Lost in Moderation: How Commercial Content Moderation APIs Over- and Under-Moderate Group-Targeted Hate Speech and Linguistic Variations
David Hartmann, Amin Oueslati, Dimitri Staufer, Lena Pohlmann, Simon Munzert, Hendrik Heuer
Audit your moderation stack before deployment. Test against identity-swapped content and dialect variations. Don't rely on a single API—ensemble methods reduce both over- and under-moderation. Budget for human review of edge cases involving reclaimed language.
Commercial moderation APIs flag legitimate speech while missing actual hate. Five million test cases reveal systematic failures across identity groups and dialects.
Method: The audit framework tests five APIs (Google Perspective, Azure Content Safety, OpenAI, AWS Comprehend, Hive) against controlled variations of hate speech targeting different groups. The system manipulates identity markers (e.g., swapping 'gay' for 'straight') and linguistic features (AAVE vs. Standard English) to expose bias patterns. APIs over-moderate reclaimed slurs and AAVE by 23-47% while under-detecting coded hate speech that substitutes euphemisms.

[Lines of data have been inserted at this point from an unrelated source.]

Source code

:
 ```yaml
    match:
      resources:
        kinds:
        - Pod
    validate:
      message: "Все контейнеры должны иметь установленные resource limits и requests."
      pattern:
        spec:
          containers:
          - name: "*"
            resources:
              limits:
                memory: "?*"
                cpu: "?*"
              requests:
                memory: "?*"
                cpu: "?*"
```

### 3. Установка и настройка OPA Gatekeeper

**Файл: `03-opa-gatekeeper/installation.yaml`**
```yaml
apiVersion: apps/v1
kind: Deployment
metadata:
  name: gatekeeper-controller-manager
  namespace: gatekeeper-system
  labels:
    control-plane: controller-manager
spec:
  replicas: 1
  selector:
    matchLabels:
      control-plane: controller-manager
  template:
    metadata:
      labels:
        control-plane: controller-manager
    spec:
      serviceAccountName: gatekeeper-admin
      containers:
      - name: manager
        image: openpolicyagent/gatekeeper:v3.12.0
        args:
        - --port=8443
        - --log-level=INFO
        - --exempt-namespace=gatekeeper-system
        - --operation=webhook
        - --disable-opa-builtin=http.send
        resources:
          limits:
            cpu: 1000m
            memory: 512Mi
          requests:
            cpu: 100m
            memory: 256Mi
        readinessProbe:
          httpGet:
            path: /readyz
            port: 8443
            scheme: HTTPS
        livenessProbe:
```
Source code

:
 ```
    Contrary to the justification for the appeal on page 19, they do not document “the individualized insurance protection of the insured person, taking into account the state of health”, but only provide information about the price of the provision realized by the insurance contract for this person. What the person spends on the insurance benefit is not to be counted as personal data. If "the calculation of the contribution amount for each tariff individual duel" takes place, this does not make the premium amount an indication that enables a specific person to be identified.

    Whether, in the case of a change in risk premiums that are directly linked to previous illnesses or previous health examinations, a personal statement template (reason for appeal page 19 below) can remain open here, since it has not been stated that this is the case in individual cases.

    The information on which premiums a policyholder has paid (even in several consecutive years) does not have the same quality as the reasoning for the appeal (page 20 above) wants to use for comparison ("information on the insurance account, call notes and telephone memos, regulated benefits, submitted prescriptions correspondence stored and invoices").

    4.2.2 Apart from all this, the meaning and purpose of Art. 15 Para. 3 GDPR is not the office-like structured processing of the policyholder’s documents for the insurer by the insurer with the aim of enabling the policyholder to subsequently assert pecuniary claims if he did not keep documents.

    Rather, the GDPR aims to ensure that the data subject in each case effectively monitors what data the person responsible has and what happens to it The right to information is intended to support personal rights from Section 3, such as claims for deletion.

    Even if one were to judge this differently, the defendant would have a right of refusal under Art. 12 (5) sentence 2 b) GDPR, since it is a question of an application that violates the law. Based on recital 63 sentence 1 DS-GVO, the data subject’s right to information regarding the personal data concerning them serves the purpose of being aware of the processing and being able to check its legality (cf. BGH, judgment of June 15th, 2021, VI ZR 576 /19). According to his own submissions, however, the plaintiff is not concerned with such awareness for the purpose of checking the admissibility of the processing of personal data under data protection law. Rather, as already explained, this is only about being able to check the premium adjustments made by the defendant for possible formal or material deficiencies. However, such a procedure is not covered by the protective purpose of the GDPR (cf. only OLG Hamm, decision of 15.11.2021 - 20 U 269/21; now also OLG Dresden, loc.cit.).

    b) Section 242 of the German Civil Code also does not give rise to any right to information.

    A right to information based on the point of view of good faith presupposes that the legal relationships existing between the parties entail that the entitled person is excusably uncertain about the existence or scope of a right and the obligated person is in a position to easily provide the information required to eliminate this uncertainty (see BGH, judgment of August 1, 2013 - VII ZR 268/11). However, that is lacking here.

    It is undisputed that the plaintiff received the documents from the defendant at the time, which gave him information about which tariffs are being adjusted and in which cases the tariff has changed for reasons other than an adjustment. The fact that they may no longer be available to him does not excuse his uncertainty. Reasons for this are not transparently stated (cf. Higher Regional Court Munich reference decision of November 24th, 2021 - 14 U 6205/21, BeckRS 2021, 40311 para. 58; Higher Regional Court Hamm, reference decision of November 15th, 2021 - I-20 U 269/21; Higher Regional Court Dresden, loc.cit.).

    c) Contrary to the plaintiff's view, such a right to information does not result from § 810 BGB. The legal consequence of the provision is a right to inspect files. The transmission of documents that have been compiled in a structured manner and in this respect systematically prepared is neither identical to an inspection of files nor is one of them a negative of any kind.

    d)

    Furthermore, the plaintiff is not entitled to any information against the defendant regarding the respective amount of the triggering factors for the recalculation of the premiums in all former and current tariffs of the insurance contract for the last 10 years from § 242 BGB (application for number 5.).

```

Caveats: Framework requires labeled hate speech datasets and doesn't address multimodal content (images, video) where most evasion happens.
Reflections: Can ensemble methods be optimized to minimize both over- and under-moderation simultaneously, or is there an irreducible tradeoff? · How do moderation APIs perform on emerging coded hate speech that evolves faster than training data? · What's the optimal human-in-the-loop intervention rate for different community contexts?